Un tempo erano gli uomini (gli inuit) che davano la caccia agli orsi, li inseguivano per settimane o mesi, li braccavano e infine li trasformavano nella più grande dispensa invernale alla loro portata. Oggi, tutt’al più sono inseguiti da bracconieri, fotografi naturalisti o irriducibili ambientalisti.
 
Quanti sono gli orsi oggi è difficile dirlo, non esiste un censimento univoco, e lo stesso WWF ammette che è molto difficile il conteggio di animali bianchi su uno sfondo perennemente bianco come quello dell’Artico, specie se i rilevamenti vengono fatti da sorvoli aerei, sebbene a bassa quota.
 
Le stime ufficiali più affidabili sono quelle prodotte dall’agenzia governativa Canadese per l’ambiente (Environment Canada), con particolare riferimento alle popolazioni dell’Artico Canadese, della Groenlandia, dell’Alaska e del Mar Glaciale Artico.

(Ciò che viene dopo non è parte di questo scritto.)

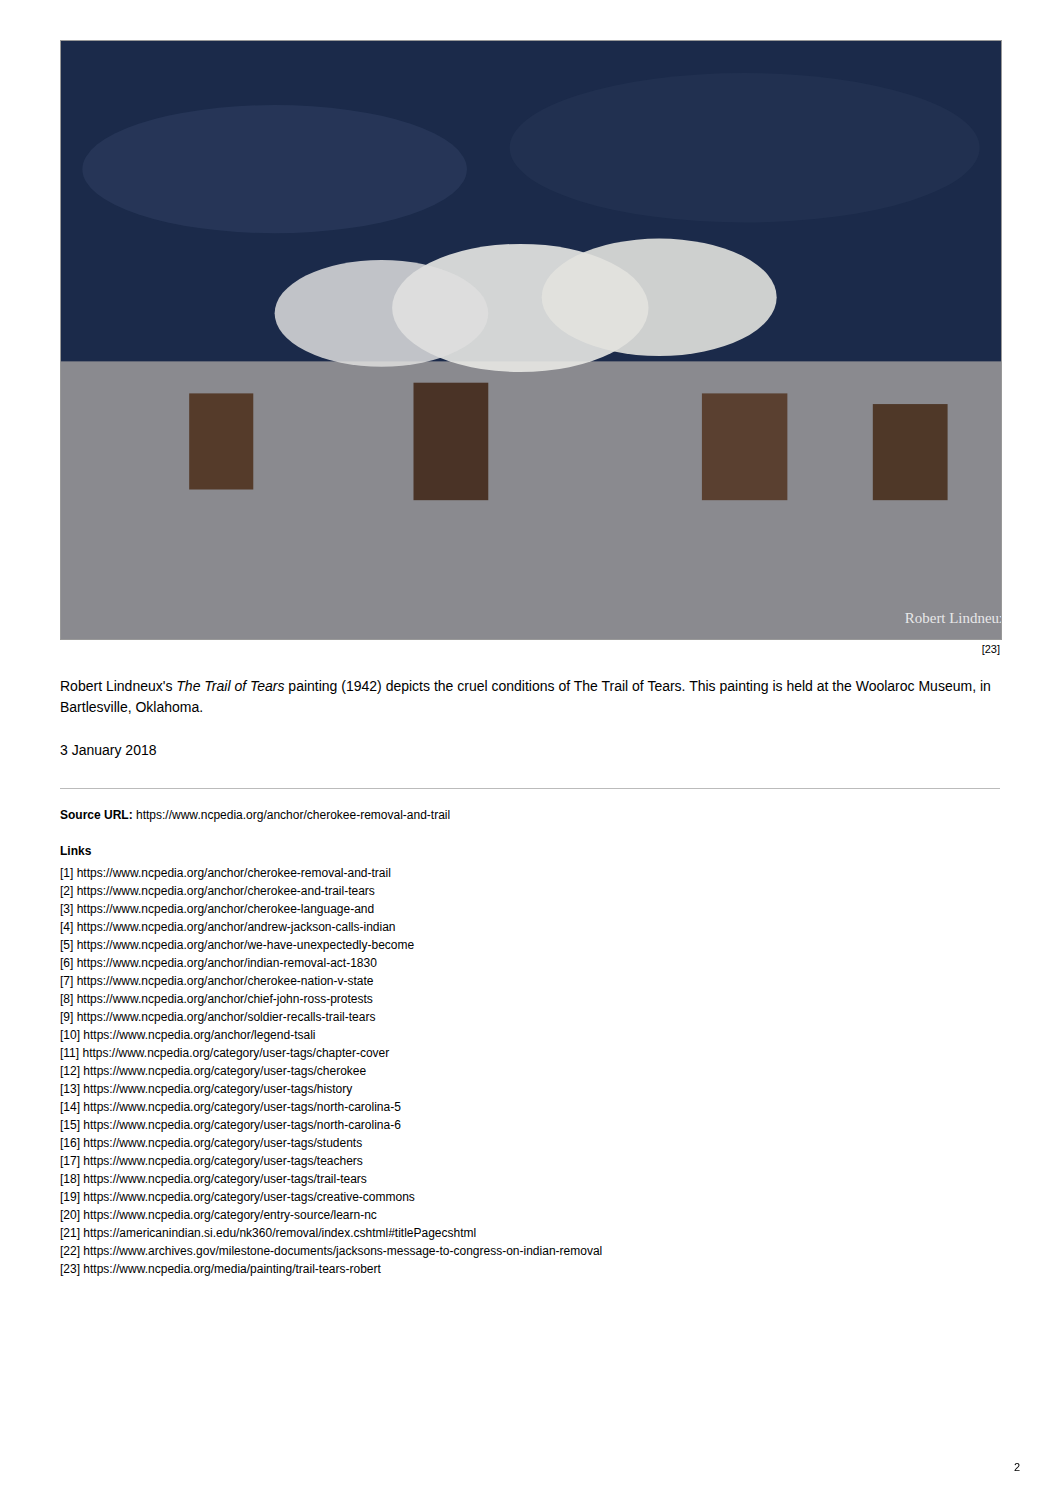[23]
Robert Lindneux's The Trail of Tears painting (1942) depicts the cruel conditions of The Trail of Tears. This painting is held at the Woolaroc Museum, in Bartlesville, Oklahoma.
3 January 2018
Source URL: https://www.ncpedia.org/anchor/cherokee-removal-and-trail
Links
[1] https://www.ncpedia.org/anchor/cherokee-removal-and-trail
[2] https://www.ncpedia.org/anchor/cherokee-and-trail-tears
[3] https://www.ncpedia.org/anchor/cherokee-language-and
[4] https://www.ncpedia.org/anchor/andrew-jackson-calls-indian
[5] https://www.ncpedia.org/anchor/we-have-unexpectedly-become
[6] https://www.ncpedia.org/anchor/indian-removal-act-1830
[7] https://www.ncpedia.org/anchor/cherokee-nation-v-state
[8] https://www.ncpedia.org/anchor/chief-john-ross-protests
[9] https://www.ncpedia.org/anchor/soldier-recalls-trail-tears
[10] https://www.ncpedia.org/anchor/legend-tsali
[11] https://www.ncpedia.org/category/user-tags/chapter-cover
[12] https://www.ncpedia.org/category/user-tags/cherokee
[13] https://www.ncpedia.org/category/user-tags/history
[14] https://www.ncpedia.org/category/user-tags/north-carolina-5
[15] https://www.ncpedia.org/category/user-tags/north-carolina-6
[16] https://www.ncpedia.org/category/user-tags/students
[17] https://www.ncpedia.org/category/user-tags/teachers
[18] https://www.ncpedia.org/category/user-tags/trail-tears
[19] https://www.ncpedia.org/category/user-tags/creative-commons
[20] https://www.ncpedia.org/category/entry-source/learn-nc
[21] https://americanindian.si.edu/nk360/removal/index.cshtml#titlePagecshtml
[22] https://www.archives.gov/milestone-documents/jacksons-message-to-congress-on-indian-removal
[23] https://www.ncpedia.org/media/painting/trail-tears-robert
2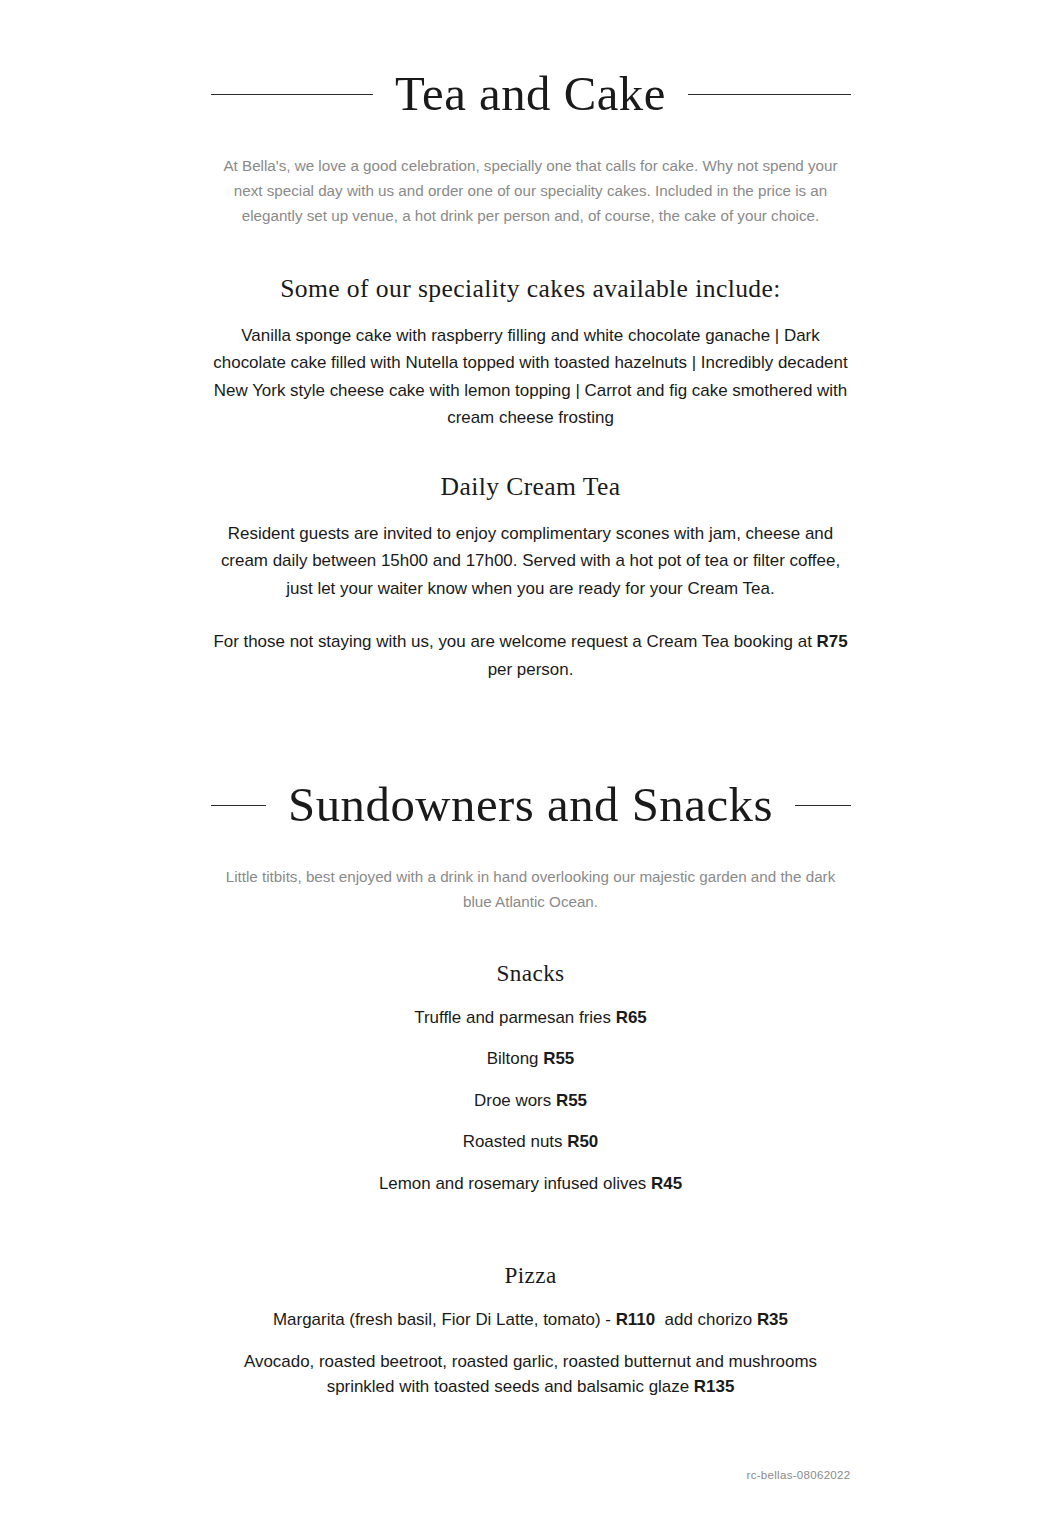Tea and Cake
At Bella's, we love a good celebration, specially one that calls for cake. Why not spend your next special day with us and order one of our speciality cakes. Included in the price is an elegantly set up venue, a hot drink per person and, of course, the cake of your choice.
Some of our speciality cakes available include:
Vanilla sponge cake with raspberry filling and white chocolate ganache | Dark chocolate cake filled with Nutella topped with toasted hazelnuts | Incredibly decadent New York style cheese cake with lemon topping | Carrot and fig cake smothered with cream cheese frosting
Daily Cream Tea
Resident guests are invited to enjoy complimentary scones with jam, cheese and cream daily between 15h00 and 17h00. Served with a hot pot of tea or filter coffee, just let your waiter know when you are ready for your Cream Tea.
For those not staying with us, you are welcome request a Cream Tea booking at R75 per person.
Sundowners and Snacks
Little titbits, best enjoyed with a drink in hand overlooking our majestic garden and the dark blue Atlantic Ocean.
Snacks
Truffle and parmesan fries R65
Biltong R55
Droe wors R55
Roasted nuts R50
Lemon and rosemary infused olives R45
Pizza
Margarita (fresh basil, Fior Di Latte, tomato) - R110 add chorizo R35
Avocado, roasted beetroot, roasted garlic, roasted butternut and mushrooms sprinkled with toasted seeds and balsamic glaze R135
rc-bellas-08062022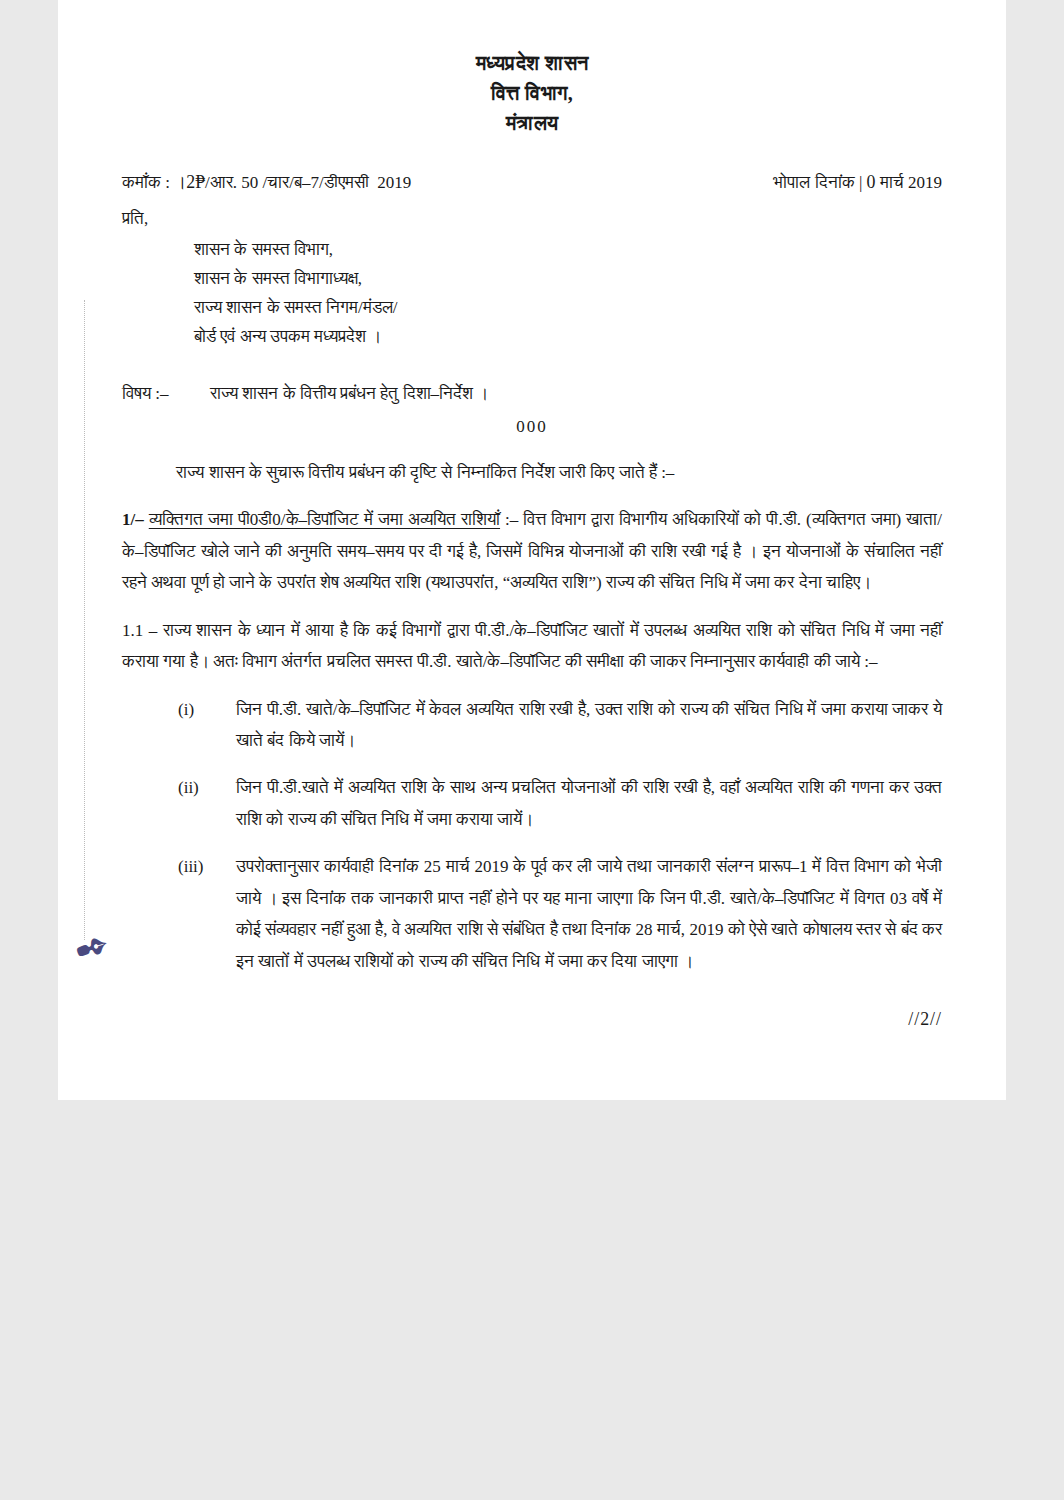✒
मध्यप्रदेश शासन
वित्त विभाग,
मंत्रालय
कमॉंक : ।2₱/आर. 50 /चार/ब–7/डीएमसी 2019
भोपाल दिनांक | 0 मार्च 2019
प्रति,
शासन के समस्त विभाग,
शासन के समस्त विभागाध्यक्ष,
राज्य शासन के समस्त निगम/मंडल/
बोर्ड एवं अन्य उपकम मध्यप्रदेश ।
विषय :–
राज्य शासन के वित्तीय प्रबंधन हेतु दिशा–निर्देश ।
000
राज्य शासन के सुचारू वित्तीय प्रबंधन की दृष्टि से निम्नांकित निर्देश जारी किए जाते हैं :–
1/– व्यक्तिगत जमा पी0डी0/के–डिपॉजिट में जमा अव्ययित राशियॉं :– वित्त विभाग द्वारा विभागीय अधिकारियों को पी.डी. (व्यक्तिगत जमा) खाता/के–डिपॉजिट खोले जाने की अनुमति समय–समय पर दी गई है, जिसमें विभिन्न योजनाओं की राशि रखी गई है । इन योजनाओं के संचालित नहीं रहने अथवा पूर्ण हो जाने के उपरांत शेष अव्ययित राशि (यथाउपरांत, “अव्ययित राशि”) राज्य की संचित निधि में जमा कर देना चाहिए।
1.1 – राज्य शासन के ध्यान में आया है कि कई विभागों द्वारा पी.डी./के–डिपॉजिट खातों में उपलब्ध अव्ययित राशि को संचित निधि में जमा नहीं कराया गया है। अतः विभाग अंतर्गत प्रचलित समस्त पी.डी. खाते/के–डिपॉजिट की समीक्षा की जाकर निम्नानुसार कार्यवाही की जाये :–
(i) जिन पी.डी. खाते/के–डिपॉजिट में केवल अव्ययित राशि रखी है, उक्त राशि को राज्य की संचित निधि में जमा कराया जाकर ये खाते बंद किये जायें।
(ii) जिन पी.डी.खाते में अव्ययित राशि के साथ अन्य प्रचलित योजनाओं की राशि रखी है, वहॉं अव्ययित राशि की गणना कर उक्त राशि को राज्य की संचित निधि में जमा कराया जायें।
(iii) उपरोक्तानुसार कार्यवाही दिनांक 25 मार्च 2019 के पूर्व कर ली जाये तथा जानकारी संलग्न प्रारूप–1 में वित्त विभाग को भेजी जाये । इस दिनांक तक जानकारी प्राप्त नहीं होने पर यह माना जाएगा कि जिन पी.डी. खाते/के–डिपॉजिट में विगत 03 वर्षे में कोई संव्यवहार नहीं हुआ है, वे अव्ययित राशि से संबंधित है तथा दिनांक 28 मार्च, 2019 को ऐसे खाते कोषालय स्तर से बंद कर इन खातों में उपलब्ध राशियों को राज्य की संचित निधि में जमा कर दिया जाएगा ।
//2//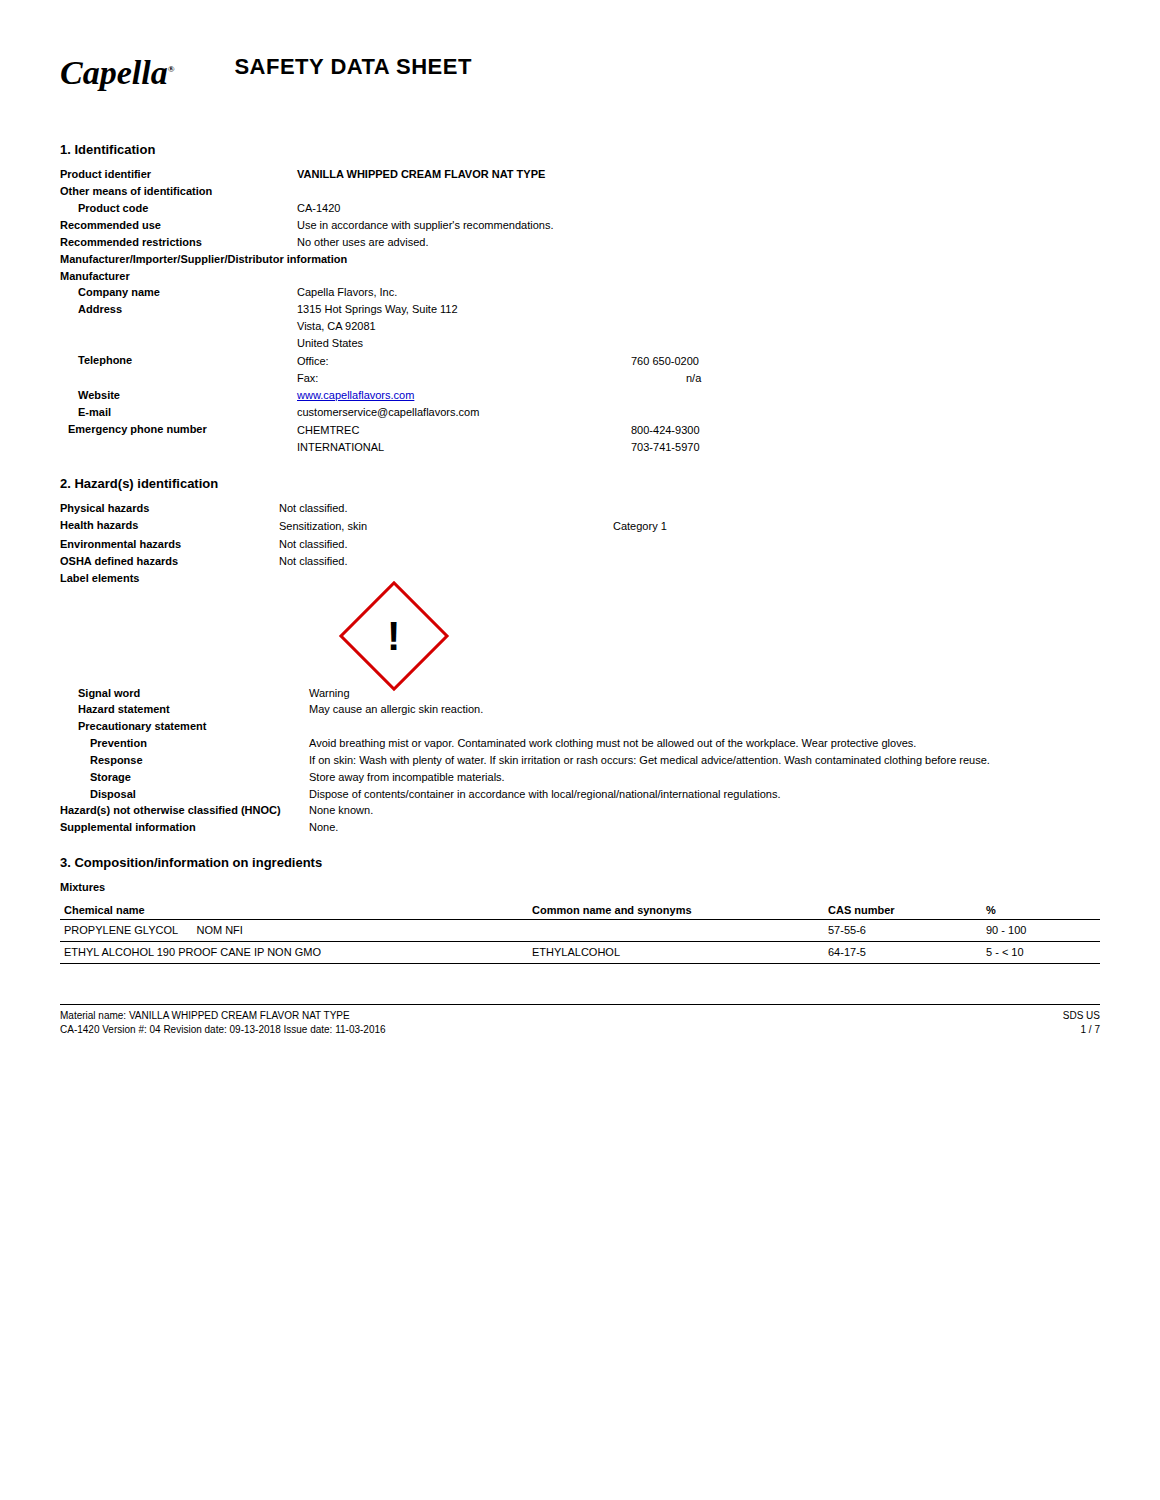Capella®
SAFETY DATA SHEET
1. Identification
| Product identifier | VANILLA WHIPPED CREAM FLAVOR NAT TYPE |
| Other means of identification | |
| Product code | CA-1420 |
| Recommended use | Use in accordance with supplier's recommendations. |
| Recommended restrictions | No other uses are advised. |
| Manufacturer/Importer/Supplier/Distributor information |
| Manufacturer | |
| Company name | Capella Flavors, Inc. |
| Address | 1315 Hot Springs Way, Suite 112 |
| | Vista, CA 92081 |
| | United States |
| Telephone | / Office: / 760 650-0200 / / Fax: / n/a / |
| Website | www.capellaflavors.com |
| E-mail | customerservice@capellaflavors.com |
| Emergency phone number | / CHEMTREC / 800-424-9300 / / INTERNATIONAL / 703-741-5970 / |
2. Hazard(s) identification
| Physical hazards | Not classified. |
| Health hazards | / Sensitization, skin / Category 1 / |
| Environmental hazards | Not classified. |
| OSHA defined hazards | Not classified. |
| Label elements | |
!
| Signal word | Warning |
| Hazard statement | May cause an allergic skin reaction. |
| Precautionary statement | |
| Prevention | Avoid breathing mist or vapor. Contaminated work clothing must not be allowed out of the workplace. Wear protective gloves. |
| Response | If on skin: Wash with plenty of water. If skin irritation or rash occurs: Get medical advice/attention. Wash contaminated clothing before reuse. |
| Storage | Store away from incompatible materials. |
| Disposal | Dispose of contents/container in accordance with local/regional/national/international regulations. |
| Hazard(s) not otherwise classified (HNOC) | None known. |
| Supplemental information | None. |
3. Composition/information on ingredients
Mixtures
| Chemical name | Common name and synonyms | CAS number | % |
| --- | --- | --- | --- |
| PROPYLENE GLYCOL NOM NFI | | 57-55-6 | 90 - 100 |
| ETHYL ALCOHOL 190 PROOF CANE IP NON GMO | ETHYLALCOHOL | 64-17-5 | 5 - < 10 |
Material name: VANILLA WHIPPED CREAM FLAVOR NAT TYPE
CA-1420 Version #: 04 Revision date: 09-13-2018 Issue date: 11-03-2016
SDS US
1 / 7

Meno affidabili le stime su tutto l’Artico Russo, sebbene le ultime scorribande documentate negli insediamenti umani delle isole della Novaja Zemlja, denunciano popolazioni tutt’altro che isolate e in difficoltà.
 
L’intero areale dell’orso polare viene suddiviso in 19 sub-popolazioni, di cui 10 nell’Artico Canadese, 4 nell’Artico Russo, 4 circostanti la Groenlandia e una in Alaska. Dalle ultime stime la popolazione è in crescita in almeno 3 settori, stabile in altri 3, e lievemente in declino nei due settori che circondano la Baia di Hudson e in Alaska. Per tutto l’Artico Russo non ci sono stime, né per il Mar Glaciale Artico e le Svalbard.
 
Ad oggi sono stati conteggiati quasi 30 mila orsi, negli anni ’90 erano meno di 25 mila, ma sempre più dei 18 mila stimati negli anni ’60. Purtroppo i conteggi non sono sempre affidabili, ma i dati catastrofici che emergono dagli articoli della stampa convenzionale non rendono giustizia di una situazione tutt’altro che compromessa.
 
E’ VERO che i pericoli principali per l’orso bianco sono i medesimi che affliggono molte altre specie, ovvero l’inquinamento, l’espansione delle attività umane, la riduzione dell’habitat naturale, MA.. l’impatto di questi fenomeni è però decisamente inferiore rispetto a quanto accade a migliaia di altre specie, con particolare riferimento a quelle delle regioni intertropicali e sovrappopolate, dall’America Latina, all’India, all’Africa sub sahariana, al sud-est asiatico, per le quali le attenzioni dei media non sono altrettanto morbose!
 
Niente da temere insomma, riguardo al riscaldamento globale, allo scioglimento dei ghiacci e quant’altro, dal momento che per l’orso polare tali variazioni sono sempre esistite, anche perché si ripetono tutti gli anni a livello stagionale, e che lo stesso non ha difficoltà a superare spostandosi per migliaia di km all’anno, tra i ghiacci galleggianti e quella indomita linea che, da milioni di anni, divide l’acqua dal ghiaccio.